NEC Aurora quickstart

From HLRS Platforms
Jump to navigationJump to search

Compilers

mpincc, mpinc++, mpinfort, ncc, nc++ and nfort are the available compilers from the NEC SDK. Compilers are running on the host, only generated executables run on the VE cards.

Compilers follow switches and behaviour of GNU compiler where possible.

A short overview of the most common used compiler options:

  • -O0,-O1,-O2,-O3,-O4: optimization level, -O4 is aggressive and might change results, -O3 includes loop level transformations, inling works for -O2 and higher, but has to be enabled
  • -g: enables debug symbols
  • -p: enable profiling, for processing with ngprof
  • -report-all: creates a .L file with formatted source listing with loop markers.
  • -fdiag-vector=1-3: give detailed messages about vectorization
  • -finline: inline C++ inline functions
  • -finline-functions: inline functions (C/C++/Fortran)
  • -fdiag-inline=1-2: messages about inlining
  • -fopenmp: enable OPENMP
  • -ftrace: enable performance analysis instrumentation, for processing with ftrace
  • -proginf: print short performance summary after program execution
  • -traceback: enable traceback in case of application crash


Compiler directives

To support compiler in optimization, compiler can be given hints.

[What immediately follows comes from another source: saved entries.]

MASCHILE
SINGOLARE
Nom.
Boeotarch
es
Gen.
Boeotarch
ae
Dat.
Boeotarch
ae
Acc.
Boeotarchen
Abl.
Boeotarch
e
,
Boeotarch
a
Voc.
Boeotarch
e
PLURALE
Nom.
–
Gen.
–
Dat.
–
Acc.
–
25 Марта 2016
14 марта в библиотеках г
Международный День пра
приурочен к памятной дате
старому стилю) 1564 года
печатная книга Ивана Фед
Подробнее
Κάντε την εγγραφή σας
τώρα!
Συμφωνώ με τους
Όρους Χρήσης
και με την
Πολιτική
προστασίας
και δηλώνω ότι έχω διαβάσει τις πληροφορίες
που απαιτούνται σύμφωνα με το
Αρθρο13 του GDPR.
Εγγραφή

For Fortran they start with

!$NEC ivdep

For C/C++

#pragma _NEC ivdep

Trouble shooting

When the application is crashing, try

export VE_TRACEBACK=ALL

to get a traceback.

Addresses printed can be resolved into source locations using

/opt/nec/ve/bin/naddr2line

in case the application was compiler with -g2 for debug symbols.

The debugger

/opt/nec/ve/bin/gdb

can be used to attach to running processes, to start processes, or to analyse core dumps.

Execution

Most simple method to run a serial or multithreaded programm on one card is

./a.out

More complex execution with more control of process placement is possible with

/opt/nec/ve/bin/ve_exec ./a.out

the options -N and -c allow to select card (0-7) and core (0-7).

Execution of MPI programs is achieved with

mpirun -vennp 1 -nve 8 ./a.out

to get 1 process on 8 VE cards in local VH.

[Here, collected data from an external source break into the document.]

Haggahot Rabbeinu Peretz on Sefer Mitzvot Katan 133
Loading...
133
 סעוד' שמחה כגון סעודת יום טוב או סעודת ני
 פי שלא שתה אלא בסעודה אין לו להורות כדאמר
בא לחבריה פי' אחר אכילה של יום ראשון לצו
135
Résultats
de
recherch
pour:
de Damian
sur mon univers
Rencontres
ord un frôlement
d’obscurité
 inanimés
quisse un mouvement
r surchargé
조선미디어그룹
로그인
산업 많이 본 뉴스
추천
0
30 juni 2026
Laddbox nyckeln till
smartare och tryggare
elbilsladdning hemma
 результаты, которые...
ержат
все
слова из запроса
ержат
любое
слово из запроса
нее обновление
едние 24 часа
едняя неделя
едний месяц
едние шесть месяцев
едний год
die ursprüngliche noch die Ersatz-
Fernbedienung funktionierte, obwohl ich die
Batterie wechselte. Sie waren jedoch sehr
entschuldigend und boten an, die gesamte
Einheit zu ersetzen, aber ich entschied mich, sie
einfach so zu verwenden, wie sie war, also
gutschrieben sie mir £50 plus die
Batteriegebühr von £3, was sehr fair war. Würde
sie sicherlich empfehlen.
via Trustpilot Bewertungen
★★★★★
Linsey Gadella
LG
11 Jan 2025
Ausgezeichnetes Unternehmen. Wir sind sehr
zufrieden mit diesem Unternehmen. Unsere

to do the same on all VH nodes in the batch job, use

mpirun $(vempihelper -vennp 1 -nve 8) ./a.out

Performance analysis

compile with -proginf and get free summary performance information at end of programm execution with

export NMPI_PROGINF=YES|ALL|DETAIL|ALL_DETAIL

for MPI programs or

export VE_PROGINF=YES|DETAIL

for multithreaded programs.

For a breakdown per subroutine, compile and link with -ftrace. Execution will create one or more ftrace.out files, which can be viewed with

ftrace -f filename

or with the GUI tool

/opt/nec/ve/ftraceviewer/ftraceviewer

which is handy for MPI applications.